BEGIN Source data

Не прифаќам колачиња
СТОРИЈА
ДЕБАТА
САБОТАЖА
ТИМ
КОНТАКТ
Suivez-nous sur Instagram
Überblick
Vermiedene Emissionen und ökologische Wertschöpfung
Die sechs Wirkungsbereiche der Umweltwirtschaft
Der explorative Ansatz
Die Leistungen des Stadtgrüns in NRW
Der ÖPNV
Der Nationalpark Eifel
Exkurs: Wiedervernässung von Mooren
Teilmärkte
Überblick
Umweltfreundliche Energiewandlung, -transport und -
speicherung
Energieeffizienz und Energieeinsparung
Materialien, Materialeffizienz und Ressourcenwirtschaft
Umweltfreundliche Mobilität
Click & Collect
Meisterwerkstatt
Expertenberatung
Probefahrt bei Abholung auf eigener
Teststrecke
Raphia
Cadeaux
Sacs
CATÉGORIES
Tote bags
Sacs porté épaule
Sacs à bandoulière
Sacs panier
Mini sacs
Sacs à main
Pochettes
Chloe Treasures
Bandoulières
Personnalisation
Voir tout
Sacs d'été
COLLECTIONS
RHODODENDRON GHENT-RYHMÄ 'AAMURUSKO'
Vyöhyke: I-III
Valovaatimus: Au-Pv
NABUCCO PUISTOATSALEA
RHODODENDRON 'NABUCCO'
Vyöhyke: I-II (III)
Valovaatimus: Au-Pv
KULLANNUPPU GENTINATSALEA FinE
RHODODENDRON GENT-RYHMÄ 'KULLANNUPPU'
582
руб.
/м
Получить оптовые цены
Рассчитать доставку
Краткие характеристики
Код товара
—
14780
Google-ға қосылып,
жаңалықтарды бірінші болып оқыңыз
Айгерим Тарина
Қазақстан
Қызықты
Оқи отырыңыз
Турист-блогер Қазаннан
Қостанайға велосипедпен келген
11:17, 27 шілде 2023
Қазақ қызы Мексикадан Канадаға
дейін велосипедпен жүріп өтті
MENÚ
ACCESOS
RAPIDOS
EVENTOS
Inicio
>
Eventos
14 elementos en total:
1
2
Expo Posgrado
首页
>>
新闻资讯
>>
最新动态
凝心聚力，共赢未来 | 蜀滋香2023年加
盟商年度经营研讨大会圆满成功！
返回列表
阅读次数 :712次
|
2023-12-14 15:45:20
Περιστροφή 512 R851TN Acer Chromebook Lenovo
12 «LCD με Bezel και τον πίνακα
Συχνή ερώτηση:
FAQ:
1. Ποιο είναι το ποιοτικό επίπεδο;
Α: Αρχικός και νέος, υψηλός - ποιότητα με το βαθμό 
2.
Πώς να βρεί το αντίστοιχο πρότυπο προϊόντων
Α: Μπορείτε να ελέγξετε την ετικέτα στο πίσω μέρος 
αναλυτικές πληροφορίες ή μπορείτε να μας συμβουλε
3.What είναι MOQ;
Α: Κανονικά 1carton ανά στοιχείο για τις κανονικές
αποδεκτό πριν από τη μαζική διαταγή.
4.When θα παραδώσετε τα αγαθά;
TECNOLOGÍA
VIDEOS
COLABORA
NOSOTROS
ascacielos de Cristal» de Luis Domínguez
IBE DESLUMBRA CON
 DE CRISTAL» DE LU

END Source data

(Required action) Copy the lines above exactly, leaving every word as it is.

(Answer to the problem)
Не прифаќам колачиња
СТОРИЈА
ДЕБАТА
САБОТАЖА
ТИМ
КОНТАКТ
Suivez-nous sur Instagram
Überblick
Vermiedene Emissionen und ökologische Wertschöpfung
Die sechs Wirkungsbereiche der Umweltwirtschaft
Der explorative Ansatz
Die Leistungen des Stadtgrüns in NRW
Der ÖPNV
Der Nationalpark Eifel
Exkurs: Wiedervernässung von Mooren
Teilmärkte
Überblick
Umweltfreundliche Energiewandlung, -transport und -
speicherung
Energieeffizienz und Energieeinsparung
Materialien, Materialeffizienz und Ressourcenwirtschaft
Umweltfreundliche Mobilität
Click & Collect
Meisterwerkstatt
Expertenberatung
Probefahrt bei Abholung auf eigener
Teststrecke
Raphia
Cadeaux
Sacs
CATÉGORIES
Tote bags
Sacs porté épaule
Sacs à bandoulière
Sacs panier
Mini sacs
Sacs à main
Pochettes
Chloe Treasures
Bandoulières
Personnalisation
Voir tout
Sacs d'été
COLLECTIONS
RHODODENDRON GHENT-RYHMÄ 'AAMURUSKO'
Vyöhyke: I-III
Valovaatimus: Au-Pv
NABUCCO PUISTOATSALEA
RHODODENDRON 'NABUCCO'
Vyöhyke: I-II (III)
Valovaatimus: Au-Pv
KULLANNUPPU GENTINATSALEA FinE
RHODODENDRON GENT-RYHMÄ 'KULLANNUPPU'
582
руб.
/м
Получить оптовые цены
Рассчитать доставку
Краткие характеристики
Код товара
—
14780
Google-ға қосылып,
жаңалықтарды бірінші болып оқыңыз
Айгерим Тарина
Қазақстан
Қызықты
Оқи отырыңыз
Турист-блогер Қазаннан
Қостанайға велосипедпен келген
11:17, 27 шілде 2023
Қазақ қызы Мексикадан Канадаға
дейін велосипедпен жүріп өтті
MENÚ
ACCESOS
RAPIDOS
EVENTOS
Inicio
>
Eventos
14 elementos en total:
1
2
Expo Posgrado
首页
>>
新闻资讯
>>
最新动态
凝心聚力，共赢未来 | 蜀滋香2023年加
盟商年度经营研讨大会圆满成功！
返回列表
阅读次数 :712次
|
2023-12-14 15:45:20
Περιστροφή 512 R851TN Acer Chromebook Lenovo
12 «LCD με Bezel και τον πίνακα
Συχνή ερώτηση:
FAQ:
1. Ποιο είναι το ποιοτικό επίπεδο;
Α: Αρχικός και νέος, υψηλός - ποιότητα με το βαθμό 
2.
Πώς να βρεί το αντίστοιχο πρότυπο προϊόντων
Α: Μπορείτε να ελέγξετε την ετικέτα στο πίσω μέρος 
αναλυτικές πληροφορίες ή μπορείτε να μας συμβουλε
3.What είναι MOQ;
Α: Κανονικά 1carton ανά στοιχείο για τις κανονικές
αποδεκτό πριν από τη μαζική διαταγή.
4.When θα παραδώσετε τα αγαθά;
TECNOLOGÍA
VIDEOS
COLABORA
NOSOTROS
ascacielos de Cristal» de Luis Domínguez
IBE DESLUMBRA CON
 DE CRISTAL» DE LU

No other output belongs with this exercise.